Within hours of the passage of Bill C-33—the act to include sexual orientation as prohibited grounds for discrimination in the Canadian Human Rights Act—gay New Democrat MP Svend Robinson was predicting big things in the homosexual community. Robinson said Reform Party members were “absolutely correct” in arguing the act will lead to legal marriages, families, and spousal benefits for homosexuals.

But while Robinson celebrates, the majority of Canadians see the passage of Bill C-33 as one more blow to traditional family life in this country.

One has to marvel at the speed and ruthlessness with which the Chrétien Liberals moved with BillC-33. Just weeks ago, Chrétien told his Liberal caucus not to expect such legislation before the next federal election. The legislation later gathered the momentum of a runaway freight rain, flattening any obstacle that got in its misguided path.

The prime minister was intent on ramrodding the unamended bill through the house over the objections of some brave members of his own party.

And what was to be made of Justice Minister Allan Rock’s pathetic attempt to justify the resolution by citing highly selected passages of the Catholic Church catechism on the pastoral care of homosexual persons? It didn’t take long for Canadians to recognize the minister’s action as nothing more then self-serving, meaningless rhetoric.

Chrétien and Rock had said repeatedly that Bill C-33 deals exclusivity with discrimination and has nothing to do with marriage, the family, and spousal benefits. We reserve the right to be more cynical, especially in light of Robinson’s comments. Sources within Rock’s own ministry have indicated that there is more at stake here than the perfectly legitimate objective of discrimination against homosexuals.

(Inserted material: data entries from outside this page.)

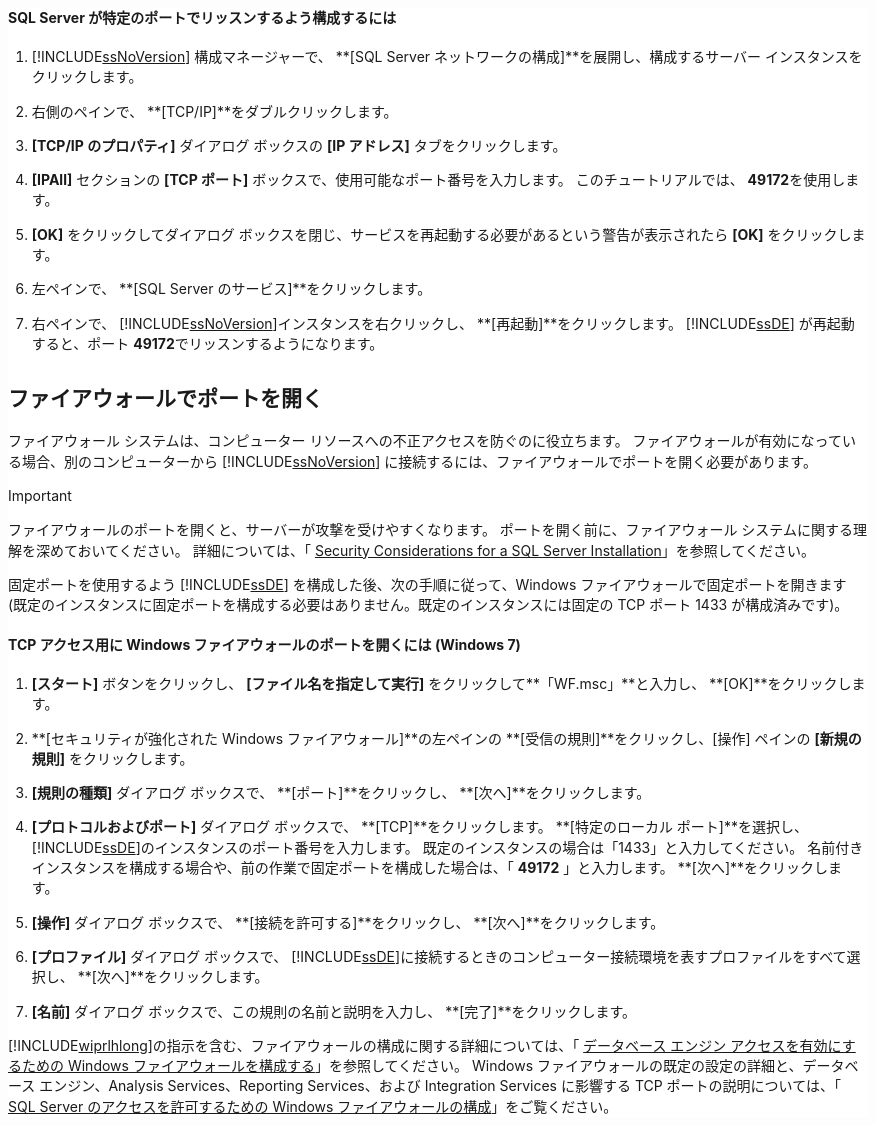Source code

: #### <a name="configure-sql-server-to-listen-on-a-specific-port"></a>SQL Server が特定のポートでリッスンするよう構成するには  
  
1.  [!INCLUDE[ssNoVersion](../includes/ssnoversion-md.md)] 構成マネージャーで、 **[SQL Server ネットワークの構成]**を展開し、構成するサーバー インスタンスをクリックします。  
  
2.  右側のペインで、 **[TCP/IP]**をダブルクリックします。  
  
3.  **[TCP/IP のプロパティ]** ダイアログ ボックスの **[IP アドレス]** タブをクリックします。  
  
4.  **[IPAll]** セクションの **[TCP ポート]** ボックスで、使用可能なポート番号を入力します。 このチュートリアルでは、 **49172**を使用します。  
  
5.  **[OK]** をクリックしてダイアログ ボックスを閉じ、サービスを再起動する必要があるという警告が表示されたら **[OK]** をクリックします。  
  
6.  左ペインで、 **[SQL Server のサービス]**をクリックします。  
  
7.  右ペインで、 [!INCLUDE[ssNoVersion](../includes/ssnoversion-md.md)]インスタンスを右クリックし、 **[再起動]**をクリックします。 [!INCLUDE[ssDE](../includes/ssde-md.md)] が再起動すると、ポート **49172**でリッスンするようになります。  
  
## <a name="firewall"></a>ファイアウォールでポートを開く  
ファイアウォール システムは、コンピューター リソースへの不正アクセスを防ぐのに役立ちます。 ファイアウォールが有効になっている場合、別のコンピューターから [!INCLUDE[ssNoVersion](../includes/ssnoversion-md.md)] に接続するには、ファイアウォールでポートを開く必要があります。  
  
> [!IMPORTANT]  
> ファイアウォールのポートを開くと、サーバーが攻撃を受けやすくなります。 ポートを開く前に、ファイアウォール システムに関する理解を深めておいてください。 詳細については、「 [Security Considerations for a SQL Server Installation](../sql-server/install/security-considerations-for-a-sql-server-installation.md)」を参照してください。  
  
固定ポートを使用するよう [!INCLUDE[ssDE](../includes/ssde-md.md)] を構成した後、次の手順に従って、Windows ファイアウォールで固定ポートを開きます (既定のインスタンスに固定ポートを構成する必要はありません。既定のインスタンスには固定の TCP ポート 1433 が構成済みです)。  
  
#### <a name="to-open-a-port-in-the-windows-firewall-for-tcp-access-windows-7"></a>TCP アクセス用に Windows ファイアウォールのポートを開くには (Windows 7)  
  
1.  **[スタート]** ボタンをクリックし、 **[ファイル名を指定して実行]** をクリックして**「WF.msc」**と入力し、 **[OK]**をクリックします。  
  
2.  **[セキュリティが強化された Windows ファイアウォール]**の左ペインの **[受信の規則]**をクリックし、[操作] ペインの **[新規の規則]** をクリックします。  
  
3.  **[規則の種類]** ダイアログ ボックスで、 **[ポート]**をクリックし、 **[次へ]**をクリックします。  
  
4.  **[プロトコルおよびポート]** ダイアログ ボックスで、 **[TCP]**をクリックします。 **[特定のローカル ポート]**を選択し、 [!INCLUDE[ssDE](../includes/ssde-md.md)]のインスタンスのポート番号を入力します。 既定のインスタンスの場合は「1433」と入力してください。 名前付きインスタンスを構成する場合や、前の作業で固定ポートを構成した場合は、「 **49172** 」と入力します。 **[次へ]**をクリックします。  
  
5.  **[操作]** ダイアログ ボックスで、 **[接続を許可する]**をクリックし、 **[次へ]**をクリックします。  
  
6.  **[プロファイル]** ダイアログ ボックスで、 [!INCLUDE[ssDE](../includes/ssde-md.md)]に接続するときのコンピューター接続環境を表すプロファイルをすべて選択し、 **[次へ]**をクリックします。  
  
7.  **[名前]** ダイアログ ボックスで、この規則の名前と説明を入力し、 **[完了]**をクリックします。  
  
[!INCLUDE[wiprlhlong](../includes/wiprlhlong-md.md)]の指示を含む、ファイアウォールの構成に関する詳細については、「 [データベース エンジン アクセスを有効にするための Windows ファイアウォールを構成する](../database-engine/configure-windows/configure-a-windows-firewall-for-database-engine-access.md)」を参照してください。 Windows ファイアウォールの既定の設定の詳細と、データベース エンジン、Analysis Services、Reporting Services、および Integration Services に影響する TCP ポートの説明については、「 [SQL Server のアクセスを許可するための Windows ファイアウォールの構成](../sql-server/install/configure-the-windows-firewall-to-allow-sql-server-access.md)」をご覧ください。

Even while Bill C-33 was in final debate, a leaked Judicial Department document showed Allan Rock’s planned amendments to the law which would allow same-sex marriages and benefits. So much for the Liberal’s claim that the legislation is simply an anti-discrimination measure.

A number of church and pro-family groups petitioned the government to show restraint on such an important issue. Many of these same groups called for amendments to the legislation, including a precise definition of sexual orientation. In the absence of such a definition, future court rulings could open the door to legal protection of deviant lifestyles. These concerns were swept aside in the government’s rush to protect homosexual unions.

As we’ve stated several times before, homosexuals are entitled to the same human rights as any other members of society. They should be afforded the same dignity, respect, and freedom from discrimination as any other person. What we must oppose however, is special status for individuals based on lifestyle.

In the wake of the final vote, Prime Minister Chrétien said he was proud of the way the government handled Bill C-33. Chrétien’s pride notwithstanding, we suggest Bill C-33 and its aftermath will further erode the respect Canadians hold for their political leaders.

In the words of Reform Party member Mike Scott just prior to the final vote: “It is certainly a sad day for our nation that the government is moving with as much speed as I have ever seen on any piece of legislation to ram this through and make it a done deal before Canadians even realize what is going on… Politics in Canada in 1996 is a dirty, rotten, slimy business.”